Christof Schöch: “Big? Smart? Clean? Messy? Data in the HumaniLes,”

This article is about the characteristics of data encountered in Humanities research today and what kind of data we want for better research in the future. It introduces what smart data and big data are, and thus draws out their advantages and limitations. While big data can satisfy our need to cover a large range of text or research data, it smoothes out many of the detailed features of specific data- which is not expected by researchers. Similarly, smart data is more advantageous in highlighting features of single data because it has annotation and other forms of content processed by human intelligence. As we cannot create a large amount of smart data efficiently, our existing smart data is necessarily small-sized and selected- which kind of contradicts the methodology of humanities research. By proposing the concept of big smart data, the authors want to answer the question of where the data that Humanities wants should come from and what characteristics it should have: the data should come from a wide range, covering a large amount of content, but at the same time the data should also have a certain structure and be processed by human cognition (e.g., classification, labeling, etc.).

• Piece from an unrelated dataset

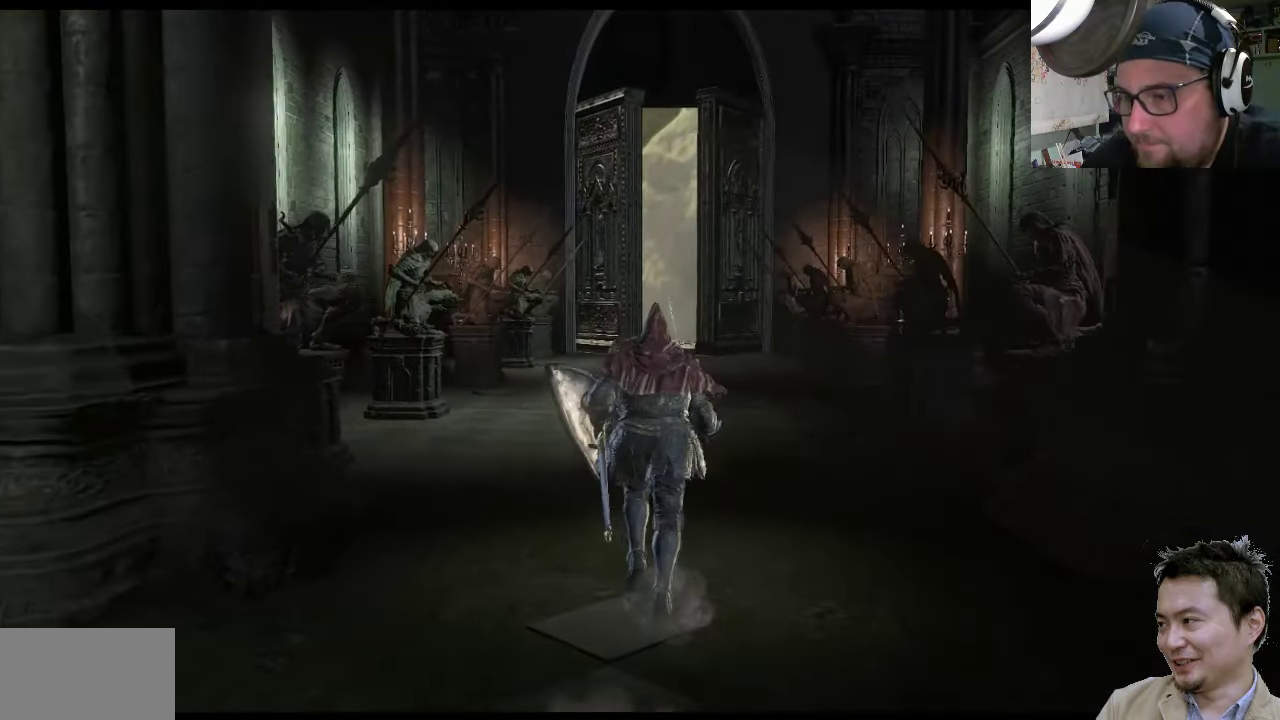
{"buttons": [], "left_stick": "up", "right_stick": "center", "events": []}
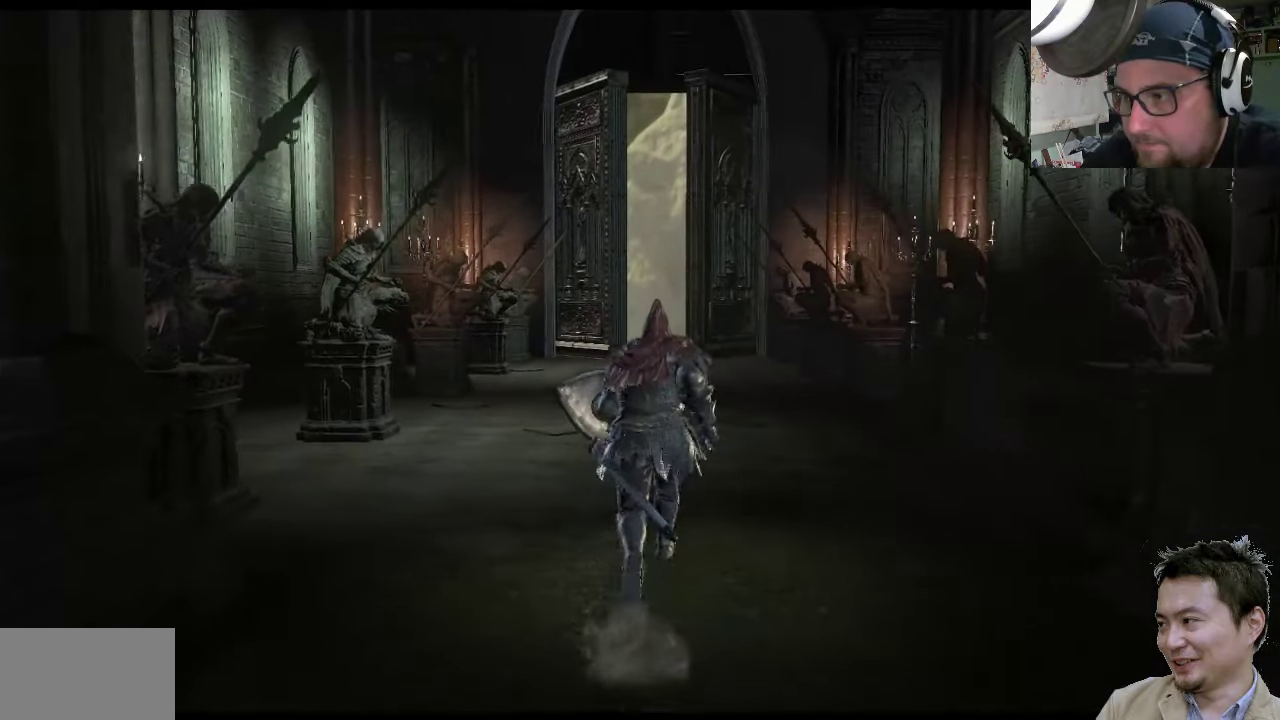
{"buttons": [], "left_stick": "up", "right_stick": "center", "events": []}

Humanities Data: A Necessary Contradiction

I think an important viewpoint of this article is that data in Humanities has different characteristics compared with experimental data, and it needs to be processed due to a different methodology. These differences can be seen in multiple aspects: the source of the data, whether the data tend to be more precise or ambiguous, how data is organized, and the need for data network building. Interdisciplinary communication between humanities and other fields helps humanities research to gain more methodological support. I was impressed by the last paragraph: number or text alone cannot fully represent reality, and we need to be mindful of the nature of these data. In addition to analyzing data directly, what digital humanities want is methods that can create different ways for scholars to observe or “perceive” what is included in data to generate insights.